This neighborhood which we now know as the Hill was once called Spireworth or Mt. Pleasant. This land was purchased in 1830 by white abolitionist, Simeon Jocelyn, who wanted to create an integrated community here. This neighborhood, outside of the center of New Haven, was modeled off of New Haven with this park, once called the Spireworth Green as the center. The park was renamed Trowbridge Square, after a white man, Thomas R. Trowbridge who developed homes in the area. He also built a home for himself on Columbus Avenue, and was a conductor on the Underground Railroad.
In the 1800s, this community was home to African Americans who had escaped slavery, African Americans who were free, and working class whites, including recent immigrants from Ireland. Despite the fact that this neighborhood was integrated, most of New Haven’s institutions were not. For example, the schools in New Haven were segregated, which meant that Black children were not permitted to go to school with white children. In response to this, Black communities created their own schools for their children. The first Black school was created in 1811, called the Artisan Street Colored School and was located near Wooster Square. The second Black school -- called the Spireworth or Mt. Pleasant School -- was created in 1825, and stood right here on Carlisle Street off Trowbridge Square Park. Finally, the Goffe Street school was the third Black school, formed in 1864, located in the Dixwell neighborhood.

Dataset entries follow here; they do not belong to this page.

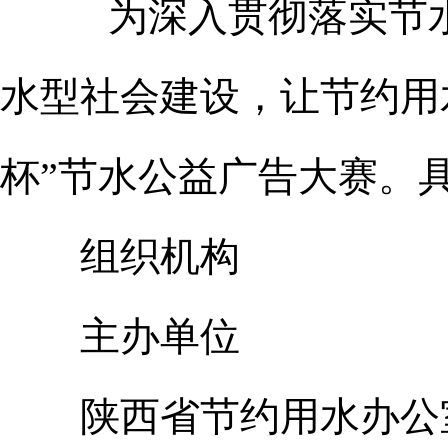
为深入贯彻落实节
水型社会建设，让节约用
杯”节水公益广告大赛。
组织机构
主办单位
陕西省节约用水办公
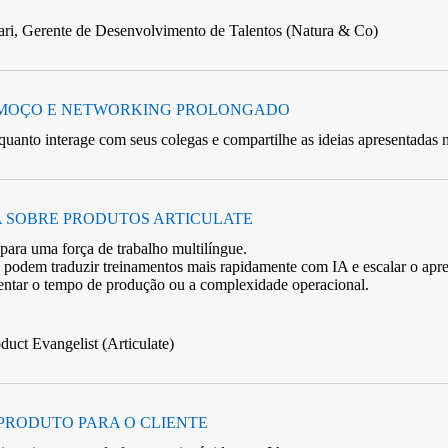
inari, Gerente de Desenvolvimento de Talentos (Natura & Co)
LMOÇO E NETWORKING PROLONGADO
uanto interage com seus colegas e compartilhe as ideias apresentadas 
 SOBRE PRODUTOS ARTICULATE
ara uma força de trabalho multilíngue.
podem traduzir treinamentos mais rapidamente com IA e escalar o apre
entar o tempo de produção ou a complexidade operacional.
duct Evangelist (Articulate)
PRODUTO PARA O CLIENTE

These schools, unfortunately, lacked resources because they did not have government support. Despite a lack of funding, the schools had Black teachers which made Black students feel more comfortable and connected to their school communities. In 1871 Connecticut passed legislation ending segregation, and the last Black school closed in 1874. Now Black students were able to attend white schools, which were better funded. However, most of the teachers were white, and many Black teachers and principals lost their jobs.